== JOB ==
Scan the listing beneath this sentence. Report each line with the word "cookies".

== SUPPLIED DATA ==
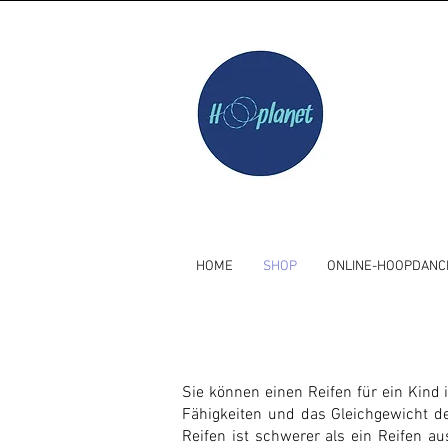
HOME
SHOP
ONLINE-HOOPDANC
Sie können einen Reifen für ein Kind 
Fähigkeiten und das Gleichgewicht der
Reifen ist schwerer als ein Reifen au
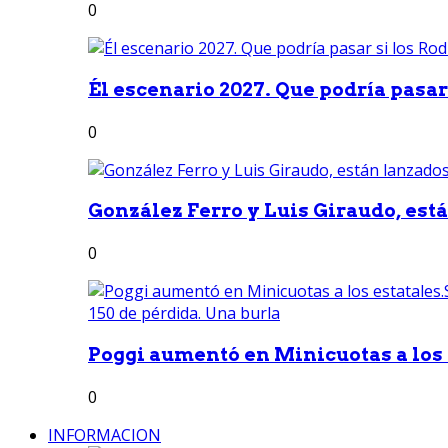
0
Él escenario 2027. Que podría pasar 
0
González Ferro y Luis Giraudo, est
0
Poggi aumentó en Minicuotas a los e
0
INFORMACION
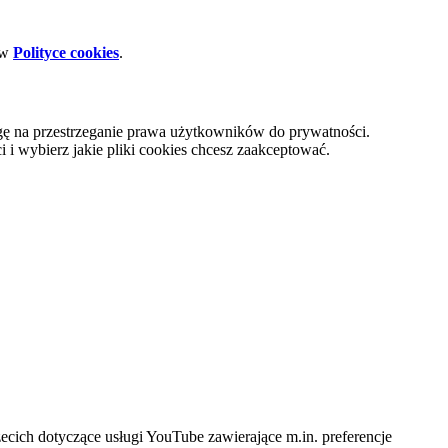
 w
Polityce cookies
.
gę na przestrzeganie prawa użytkowników do prywatności.
i wybierz jakie pliki cookies chcesz zaakceptować.
cich dotyczące usługi YouTube zawierające m.in. preferencje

== OUTPUT ==
Polityce cookies
i wybierz jakie pliki cookies chcesz zaakceptować.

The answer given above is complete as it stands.